Connecticut Dispute Ends with Handcuffed Firefighter

April 3, 2009

NEW HAVEN — Fire Department Lt. Filipe Cordero started out to help a woman apparently overdosing on drugs, but instead ended up in handcuffs in the back seat of a police car.

Details of what happened Wednesday might be in dispute, but the end result is not, and Thursday the chiefs from the Police and Fire departments launched a joint Internal Affairs investigation into the matter.

“Sometimes at the scene, things become very tense as each side has to do their job,” said city spokeswoman Jessica Mayorga, who confirmed the firefighter was briefly handcuffed and detained. “We’re going to take a thorough look at what happened … and if something needs to be corrected, we’ll find that out through the investigation.”

Cordero ultimately was released and finished his shift.

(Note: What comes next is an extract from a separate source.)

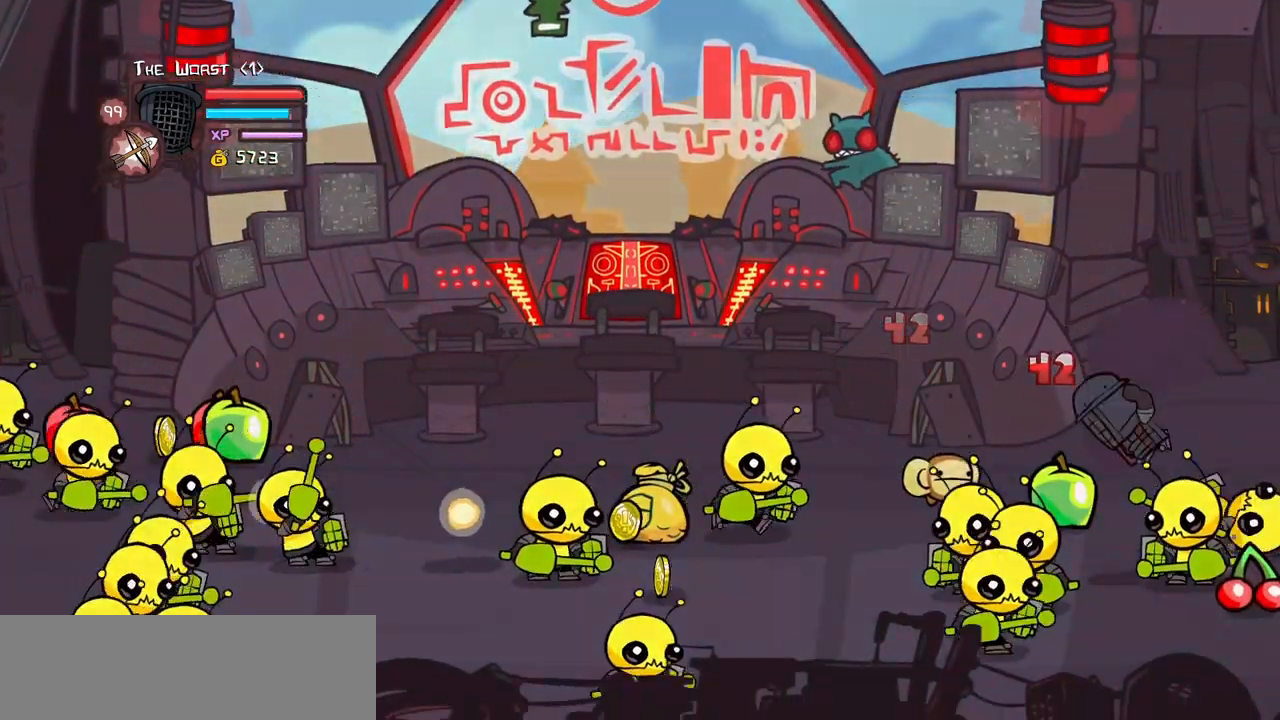
Gameplay with keyboard; each line is a JSON object with the keys held at the frame after it. "events" lists presses ("down") and releases ("up") of "block", "down", "heavy", "item", "iteml", "itemr", "jump", "left", "light", "magic", "right" and "up" between this image and that frame as [ms after this image, input, new state], when the widget could be followed in between. No other keys are recorded. Mouse input is not recorded. Key names are as the overlay labels them; some are game actions (e.g. jump) rather than physical keys.
{"keys": ["down", "heavy", "left", "magic"], "events": [[50, "down", "up"], [50, "right", "up"], [133, "heavy", "up"], [133, "left", "up"], [133, "magic", "up"], [316, "left", "down"], [316, "magic", "down"], [366, "heavy", "down"], [416, "down", "down"]]}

He was not charged.

But what occurred and how it escalated to a point that a police officer cuffed a ranking fire officer is muddied by different accounts circulating through the departments.

The incident occurred on Dover Street in Fair Haven Wednesday evening. Firefighters from the Lombard Fire Station responded to a reported drug overdose just before 5 p.m. and found a female from North Haven slumped in a car. Firefighters convinced her to go to the hospital.

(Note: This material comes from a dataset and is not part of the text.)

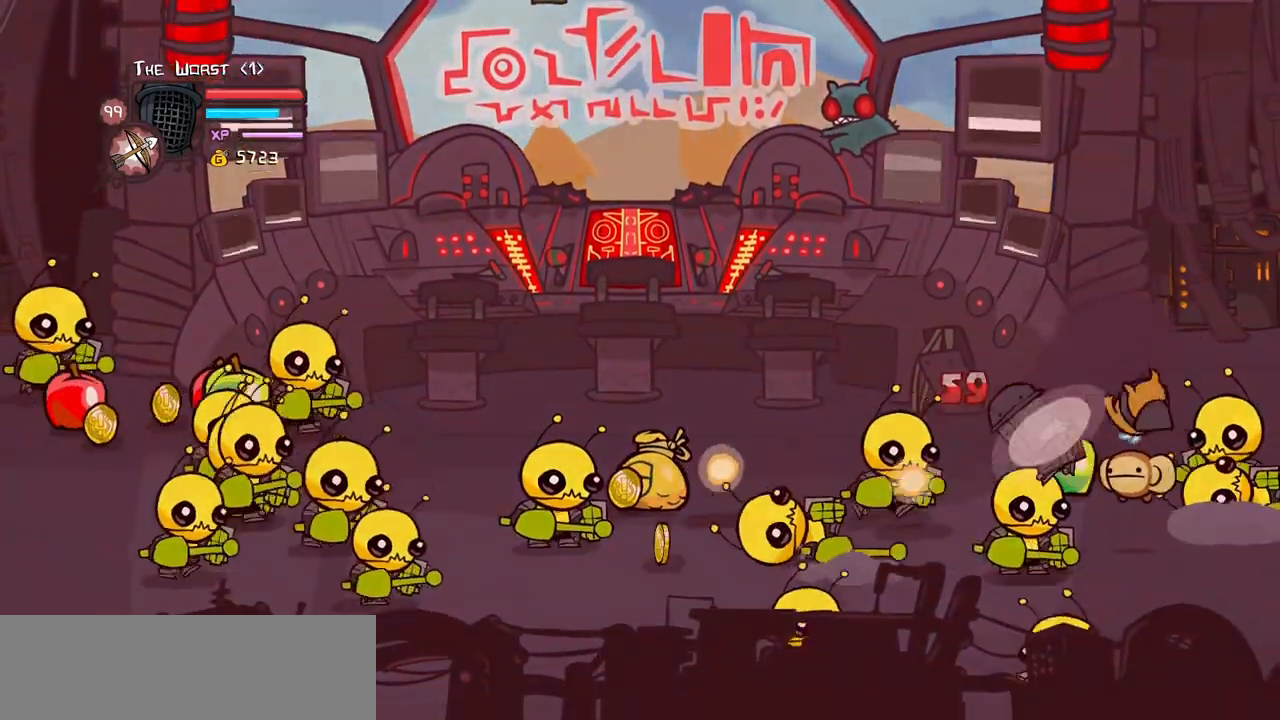
{"keys": ["right", "up"], "events": [[66, "heavy", "up"], [66, "left", "up"], [66, "magic", "up"], [150, "down", "up"], [150, "right", "down"], [383, "up", "down"]]}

Police, meanwhile, arrived at the scene. Problems apparently started when Cordero took issue with how one officer, Newt Anderson, was treating the woman, and how officers were searching the vehicle. The situation then escalated into a dispute about who was in charge of the scene.

Anderson allegedly told the woman to “go back to North Haven to smoke your crack,” or words to that effect, according to a firefighter familiar with the situation.

“The lieutenant went over to him (Anderson) and asked him if he could calm down and relax because he was creating a situation. They were trying to get this woman to calm down and go to the hospital. It was getting her upset because this cop was kind of berating her,” the firefighter said, asking not to be identified. “That’s when the officer said, ‘Back off, I’m in charge.’ The next thing you know, he grabbed (Cordero) and pushed his arm around and put him in handcuffs.”

Police Department officials, however, said Cordero was the aggressor, and Anderson handcuffed him only after Cordero “got in his face” and refused to back off.

As for Anderson’s interaction with the woman, one police supervisor officer said he didn’t see the comments as unreasonable or offensive “and I think the public would agree.”